LAFF 2014: Inner Demons
The words “twist on the found footage genre” are among the most cringeworthy you’ll find in a movie review these days. If anyone has found any new way of twisting found footage it’ll probably be laughably implausible, and since the found footage subgenre is already a twist on traditional filmmaking, can we all just agree to stop trying to bend it any further? Inner Demons is not a twist on found footage, it is not even found footage done well. Introduced by Linda Blair and screened predictably on Friday the 13th at the festival, the film is from the vantage point of a TV crew putting together an episode of Intervention around two parents at their wits end to get their heroin addicted daughter back to normal. After interviewing the parents and daughter (under the guise of this being an informational video on drug addiction) and vaguely investigating the girl’s background and snobby friends at an elite prep school, they stage their intervention and get the reluctant Carson (Lara Vosburgh, who has a Fairuza Balk look about her) to agree to enter rehab. Her interactions with the young and impressionable cameraman Jason (Morgan McClellan), recently hired to the show, reveal that her addiction may be how the disturbed young woman suppresses an even darker side of herself. A few days in rehab and on the road to being clean, Carson’s condition becomes notably worse, and clearly isn’t just withdrawal. Jason’s research into demonic possession, and the secrets her so-called high school friends are keeping, lead him to believe Carson’s problems are much harder to cure than rehab. Her early release from the program to be with her family leads up to an uninspired standoff between the self-serving TV folk and the drug-free and fully possessed Carson.

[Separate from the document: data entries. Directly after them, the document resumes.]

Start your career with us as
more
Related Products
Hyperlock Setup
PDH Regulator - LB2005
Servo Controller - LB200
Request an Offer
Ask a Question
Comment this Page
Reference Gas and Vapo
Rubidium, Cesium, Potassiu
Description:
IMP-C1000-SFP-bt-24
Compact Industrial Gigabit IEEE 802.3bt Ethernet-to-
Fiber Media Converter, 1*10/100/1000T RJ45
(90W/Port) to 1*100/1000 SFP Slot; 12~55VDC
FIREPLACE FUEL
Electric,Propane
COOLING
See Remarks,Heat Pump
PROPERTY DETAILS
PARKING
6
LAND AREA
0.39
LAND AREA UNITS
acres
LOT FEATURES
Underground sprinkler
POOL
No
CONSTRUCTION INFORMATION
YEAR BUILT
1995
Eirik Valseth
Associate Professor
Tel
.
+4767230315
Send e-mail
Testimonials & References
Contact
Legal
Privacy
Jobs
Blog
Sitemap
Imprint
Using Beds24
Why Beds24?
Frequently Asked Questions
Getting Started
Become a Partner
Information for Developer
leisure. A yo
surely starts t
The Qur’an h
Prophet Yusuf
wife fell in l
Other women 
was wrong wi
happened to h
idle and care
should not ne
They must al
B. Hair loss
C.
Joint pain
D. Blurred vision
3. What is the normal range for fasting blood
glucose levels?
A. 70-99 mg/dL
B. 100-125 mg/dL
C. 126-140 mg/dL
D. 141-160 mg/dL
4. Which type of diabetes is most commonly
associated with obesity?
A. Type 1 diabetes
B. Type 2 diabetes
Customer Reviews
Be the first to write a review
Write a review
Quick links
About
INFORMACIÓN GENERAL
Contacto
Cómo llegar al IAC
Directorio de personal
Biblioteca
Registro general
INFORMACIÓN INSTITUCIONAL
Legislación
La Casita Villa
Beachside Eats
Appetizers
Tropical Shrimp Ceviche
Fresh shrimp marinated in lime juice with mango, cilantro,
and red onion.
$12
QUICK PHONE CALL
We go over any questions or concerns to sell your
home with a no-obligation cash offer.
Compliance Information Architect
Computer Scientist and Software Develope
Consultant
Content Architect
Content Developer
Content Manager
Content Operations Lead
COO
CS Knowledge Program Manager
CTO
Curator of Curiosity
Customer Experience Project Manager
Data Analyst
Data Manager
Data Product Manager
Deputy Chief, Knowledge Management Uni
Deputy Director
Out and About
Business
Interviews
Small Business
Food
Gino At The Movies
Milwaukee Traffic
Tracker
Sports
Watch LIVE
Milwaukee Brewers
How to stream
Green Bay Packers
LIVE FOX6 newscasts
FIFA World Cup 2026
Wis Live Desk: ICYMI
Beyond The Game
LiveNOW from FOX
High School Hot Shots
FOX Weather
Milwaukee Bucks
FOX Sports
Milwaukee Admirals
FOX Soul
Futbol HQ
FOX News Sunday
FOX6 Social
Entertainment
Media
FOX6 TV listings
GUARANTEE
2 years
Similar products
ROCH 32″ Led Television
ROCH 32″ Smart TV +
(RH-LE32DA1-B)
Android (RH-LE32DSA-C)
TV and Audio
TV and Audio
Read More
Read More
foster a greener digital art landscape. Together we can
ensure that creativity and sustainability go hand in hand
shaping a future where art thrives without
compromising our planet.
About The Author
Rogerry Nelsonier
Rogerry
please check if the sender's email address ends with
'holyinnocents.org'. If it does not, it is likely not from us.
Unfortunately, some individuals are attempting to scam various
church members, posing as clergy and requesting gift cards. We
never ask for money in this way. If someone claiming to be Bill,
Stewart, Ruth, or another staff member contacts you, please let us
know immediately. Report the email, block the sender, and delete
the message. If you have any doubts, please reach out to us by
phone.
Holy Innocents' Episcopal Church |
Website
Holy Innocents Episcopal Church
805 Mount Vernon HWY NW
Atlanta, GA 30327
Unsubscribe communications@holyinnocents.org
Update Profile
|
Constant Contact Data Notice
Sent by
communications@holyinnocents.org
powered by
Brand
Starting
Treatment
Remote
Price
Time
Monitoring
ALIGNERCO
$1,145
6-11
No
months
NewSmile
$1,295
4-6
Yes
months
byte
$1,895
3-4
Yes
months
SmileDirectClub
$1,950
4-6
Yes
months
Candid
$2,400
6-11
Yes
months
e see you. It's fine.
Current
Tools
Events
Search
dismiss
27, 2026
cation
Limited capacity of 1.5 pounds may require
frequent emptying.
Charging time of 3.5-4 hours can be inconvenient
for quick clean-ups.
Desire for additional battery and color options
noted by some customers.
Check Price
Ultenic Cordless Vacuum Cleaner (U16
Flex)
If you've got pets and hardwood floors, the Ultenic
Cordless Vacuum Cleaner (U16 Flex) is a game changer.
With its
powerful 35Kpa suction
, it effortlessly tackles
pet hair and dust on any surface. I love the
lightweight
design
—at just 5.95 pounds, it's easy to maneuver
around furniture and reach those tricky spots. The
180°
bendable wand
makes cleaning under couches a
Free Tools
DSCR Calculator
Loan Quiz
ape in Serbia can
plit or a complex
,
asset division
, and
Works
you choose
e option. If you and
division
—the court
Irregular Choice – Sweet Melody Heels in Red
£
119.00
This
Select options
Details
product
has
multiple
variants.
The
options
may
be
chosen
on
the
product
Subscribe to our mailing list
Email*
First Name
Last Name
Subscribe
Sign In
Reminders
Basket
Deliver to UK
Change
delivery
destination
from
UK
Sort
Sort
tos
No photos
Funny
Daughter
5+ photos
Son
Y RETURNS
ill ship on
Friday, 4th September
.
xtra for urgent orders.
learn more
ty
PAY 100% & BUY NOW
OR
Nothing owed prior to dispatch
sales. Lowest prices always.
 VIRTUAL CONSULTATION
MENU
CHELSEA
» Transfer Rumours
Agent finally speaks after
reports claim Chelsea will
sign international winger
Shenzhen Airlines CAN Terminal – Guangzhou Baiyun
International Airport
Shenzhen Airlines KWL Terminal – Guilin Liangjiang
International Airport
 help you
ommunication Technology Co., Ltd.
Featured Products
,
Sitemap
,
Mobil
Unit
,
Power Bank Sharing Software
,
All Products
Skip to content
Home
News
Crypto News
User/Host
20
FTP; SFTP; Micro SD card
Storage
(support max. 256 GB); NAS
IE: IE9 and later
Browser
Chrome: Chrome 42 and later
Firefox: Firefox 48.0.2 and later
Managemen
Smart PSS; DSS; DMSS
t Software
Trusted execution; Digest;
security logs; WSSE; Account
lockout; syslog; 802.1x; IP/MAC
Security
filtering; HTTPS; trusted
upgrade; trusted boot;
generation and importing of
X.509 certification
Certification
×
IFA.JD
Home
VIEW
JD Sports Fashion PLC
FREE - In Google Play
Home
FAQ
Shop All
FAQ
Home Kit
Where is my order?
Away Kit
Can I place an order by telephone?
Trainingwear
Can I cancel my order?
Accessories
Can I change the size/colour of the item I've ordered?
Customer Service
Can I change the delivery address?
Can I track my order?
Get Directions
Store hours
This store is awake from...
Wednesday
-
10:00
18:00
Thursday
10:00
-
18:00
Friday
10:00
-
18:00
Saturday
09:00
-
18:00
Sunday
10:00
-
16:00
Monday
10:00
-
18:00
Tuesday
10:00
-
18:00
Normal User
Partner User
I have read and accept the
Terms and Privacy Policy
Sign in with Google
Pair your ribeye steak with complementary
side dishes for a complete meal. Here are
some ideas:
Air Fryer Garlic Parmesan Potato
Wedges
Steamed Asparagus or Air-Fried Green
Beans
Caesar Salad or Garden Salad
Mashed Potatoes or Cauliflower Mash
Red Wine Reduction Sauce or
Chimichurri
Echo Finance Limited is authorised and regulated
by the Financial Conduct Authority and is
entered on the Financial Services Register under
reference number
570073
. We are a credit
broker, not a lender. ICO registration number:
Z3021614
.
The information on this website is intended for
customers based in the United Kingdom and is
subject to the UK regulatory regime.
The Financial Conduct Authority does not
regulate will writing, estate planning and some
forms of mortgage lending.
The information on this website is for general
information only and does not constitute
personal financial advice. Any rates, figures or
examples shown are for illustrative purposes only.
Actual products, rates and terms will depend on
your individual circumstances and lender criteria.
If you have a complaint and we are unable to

With almost no bona fide scares, other than the discomfort of being screamed at unexpectedly, this horror movie contains very little to be afraid of. Instead, there were notably more laughs than gasps heard throughout the film. Rather than allowing the possession angle to be slowly revealed it’s obvious from the get-go what is going on with Carson, we’re just somehow supposed to think maybe she’s wrong. But if that were true, this wouldn’t be a horror film. Stock characters abound: a predictably bitchy Hollywood producer, a prima donna host, a lovestruck straight out of film school camera boy, and uptight religious parents. Possession and found footage have been blended a number of times already and not only does Inner Demons have nothing new to add, but makes one wonder how any horror director who (presumably) has a passion for the genre could consider that angle worth pursuing. It’s getting harder and harder to believe that even in our constantly plugged-in society, anyone is really taking the time to film every little thing they do. To give the film some credit, I appreciate when anyone — even unintentionally — pokes fun at society’s reality TV obsession, but in this case the mashing of two well-worn horror subgenres only makes it twice as annoying that the film couldn’t do either of them well.